## Supplied records

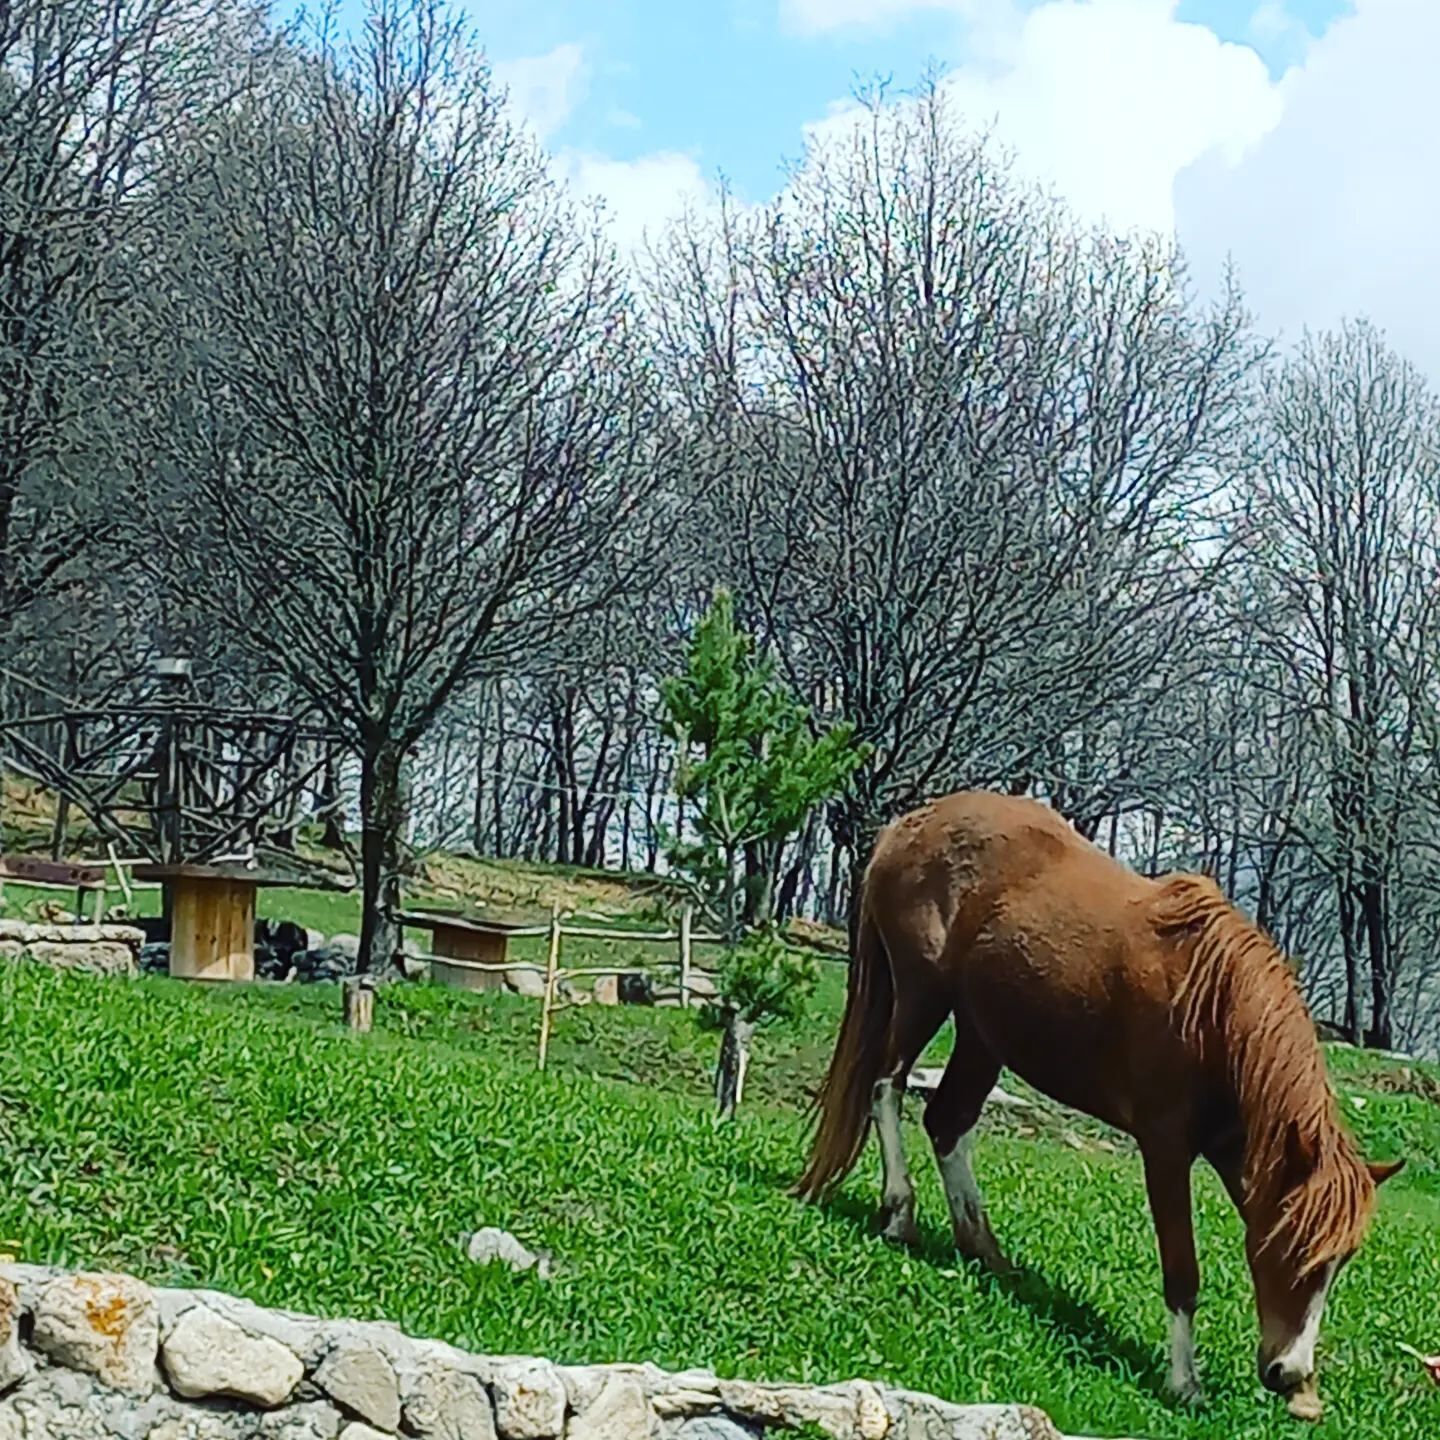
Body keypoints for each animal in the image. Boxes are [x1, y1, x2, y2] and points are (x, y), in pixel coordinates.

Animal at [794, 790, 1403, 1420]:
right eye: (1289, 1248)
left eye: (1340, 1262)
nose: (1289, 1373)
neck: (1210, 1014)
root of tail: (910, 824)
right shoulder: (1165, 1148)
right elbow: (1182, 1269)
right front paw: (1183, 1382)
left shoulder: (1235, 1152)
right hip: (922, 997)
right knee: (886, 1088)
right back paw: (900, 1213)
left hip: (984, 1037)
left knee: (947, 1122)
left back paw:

## Problem
Could the entries above be restated word for word, with the pictures left out?

## Solved problem
Body keypoints for each animal in the image. Boxes are [x1, y1, x2, y2] and points are (x, y), in pixel coordinates.

Animal at [794, 790, 1403, 1420]:
right eye: (1289, 1248)
left eye: (1340, 1262)
nose: (1289, 1373)
neck: (1210, 1014)
root of tail: (910, 824)
right shoulder: (1165, 1148)
right elbow: (1182, 1269)
right front paw: (1183, 1382)
left shoulder: (1235, 1152)
right hip: (922, 997)
right knee: (886, 1088)
right back paw: (900, 1213)
left hip: (984, 1037)
left knee: (947, 1122)
left back paw:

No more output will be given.